● TASK DIRECTIONS
A faithful copy is required: retype the records from their first line through the line with "Se levantó de", and omit the pictures.

● EXTRACTED ENTRIES
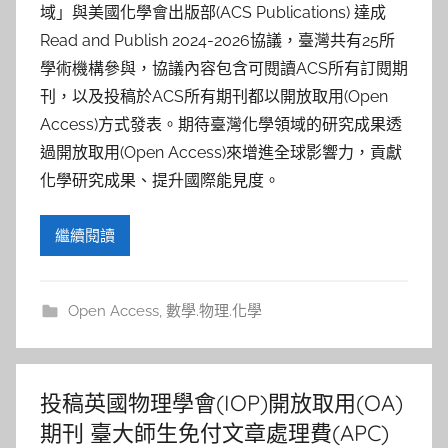
域」與美國化學會出版部(ACS Publications) 達成
Read and Publish 2024-2026協議，臺灣共有25所
學術機構參與，協議內容包含可閱讀ACS所有訂閱期
刊，以及投稿於ACS所有期刊都以開放取用(Open
Access)方式發表。期待臺灣化學領域的研究成果透
過開放取用(Open Access)來增進全球影響力，貢獻
化學研究成果、提升國際能見度。
繼續閱讀
Open Access
,
數學.物理.化學
投稿英國物理學會(IOP)開放取用(OA)
期刊 臺大師生免付文章處理費(APC)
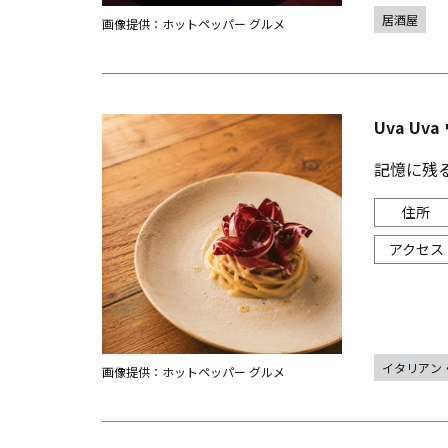
居酒屋
画像提供：ホットペッパー グルメ
Uva Uv
記憶に残
イタリアン
画像提供：ホットペッパー グルメ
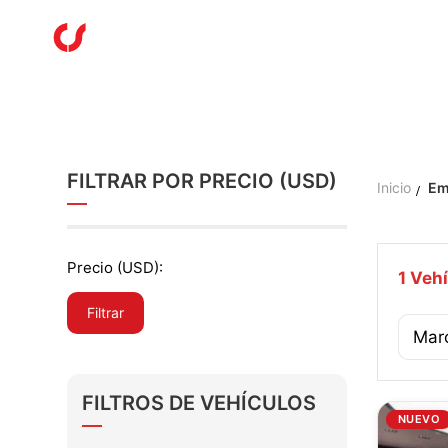
IN
FILTRAR POR PRECIO (USD)
Inicio
Em
Precio (USD):
1
Vehí
Filtrar
FILTROS DE VEHÍCULOS
NUEVO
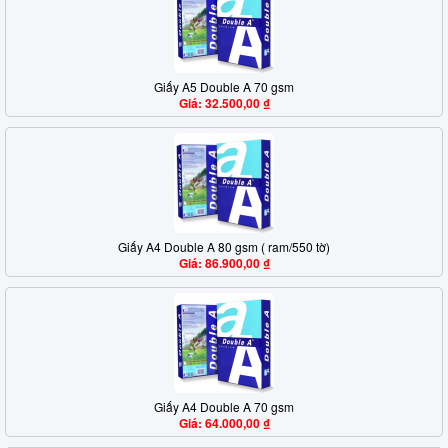
Giấy A5 Double A 70 gsm
Giá: 32.500,00 ₫
Giấy A4 Double A 80 gsm ( ram/550 tờ)
Giá: 86.900,00 ₫
Giấy A4 Double A 70 gsm
Giá: 64.000,00 ₫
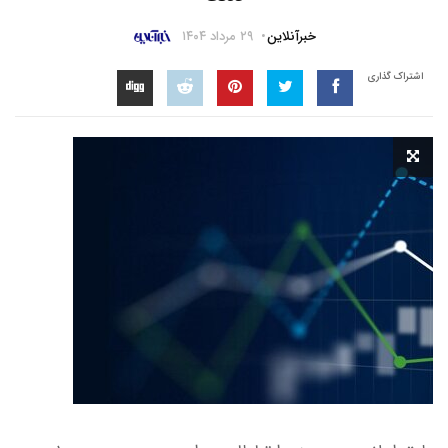
خبرآنلاین
۲۹ مرداد ۱۴۰۴
اشتراک گذاری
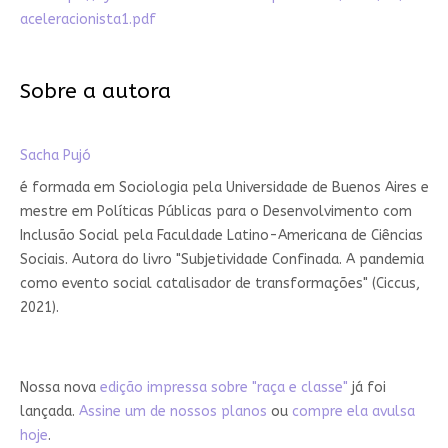
aceleracionista1.pdf
Sobre a autora
Sacha Pujó
é formada em Sociologia pela Universidade de Buenos Aires e
mestre em Políticas Públicas para o Desenvolvimento com
Inclusão Social pela Faculdade Latino-Americana de Ciências
Sociais. Autora do livro "Subjetividade Confinada. A pandemia
como evento social catalisador de transformações" (Ciccus,
2021).
Nossa nova
edição impressa sobre "raça e classe"
já foi
lançada.
Assine um de nossos planos
ou
compre ela avulsa
hoje
.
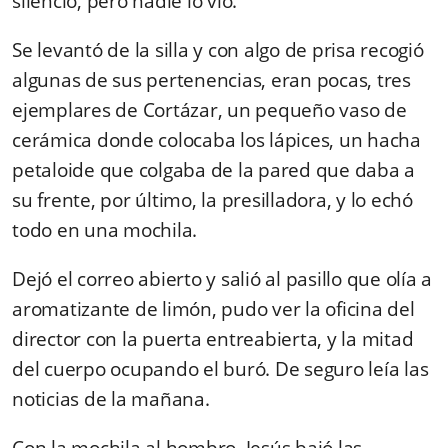
silencio, pero nadie lo vio.
Se levantó de la silla y con algo de prisa recogió
algunas de sus pertenencias, eran pocas, tres
ejemplares de Cortázar, un pequeño vaso de
cerámica donde colocaba los lápices, un hacha
petaloide que colgaba de la pared que daba a
su frente, por último, la presilladora, y lo echó
todo en una mochila.
Dejó el correo abierto y salió al pasillo que olía a
aromatizante de limón, pudo ver la oficina del
director con la puerta entreabierta, y la mitad
del cuerpo ocupando el buró. De seguro leía las
noticias de la mañana.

● REPLY
域」與美國化學會出版部(ACS Publications) 達成
Read and Publish 2024-2026協議，臺灣共有25所
學術機構參與，協議內容包含可閱讀ACS所有訂閱期
刊，以及投稿於ACS所有期刊都以開放取用(Open
Access)方式發表。期待臺灣化學領域的研究成果透
過開放取用(Open Access)來增進全球影響力，貢獻
化學研究成果、提升國際能見度。
繼續閱讀
Open Access
,
數學.物理.化學
投稿英國物理學會(IOP)開放取用(OA)
期刊 臺大師生免付文章處理費(APC)
居酒屋
画像提供：ホットペッパー グルメ
Uva Uv
記憶に残
イタリアン
画像提供：ホットペッパー グルメ
IN
FILTRAR POR PRECIO (USD)
Inicio
Em
Precio (USD):
1
Vehí
Filtrar
FILTROS DE VEHÍCULOS
NUEVO
Giấy A5 Double A 70 gsm
Giá: 32.500,00 ₫
Giấy A4 Double A 80 gsm ( ram/550 tờ)
Giá: 86.900,00 ₫
Giấy A4 Double A 70 gsm
Giá: 64.000,00 ₫
خبرآنلاین
۲۹ مرداد ۱۴۰۴
اشتراک گذاری
aceleracionista1.pdf
Sobre a autora
Sacha Pujó
é formada em Sociologia pela Universidade de Buenos Aires e
mestre em Políticas Públicas para o Desenvolvimento com
Inclusão Social pela Faculdade Latino-Americana de Ciências
Sociais. Autora do livro "Subjetividade Confinada. A pandemia
como evento social catalisador de transformações" (Ciccus,
2021).
Nossa nova
edição impressa sobre "raça e classe"
já foi
lançada.
Assine um de nossos planos
ou
compre ela avulsa
hoje
.
silencio, pero nadie lo vio.
Se levantó de la silla y con algo de prisa recogió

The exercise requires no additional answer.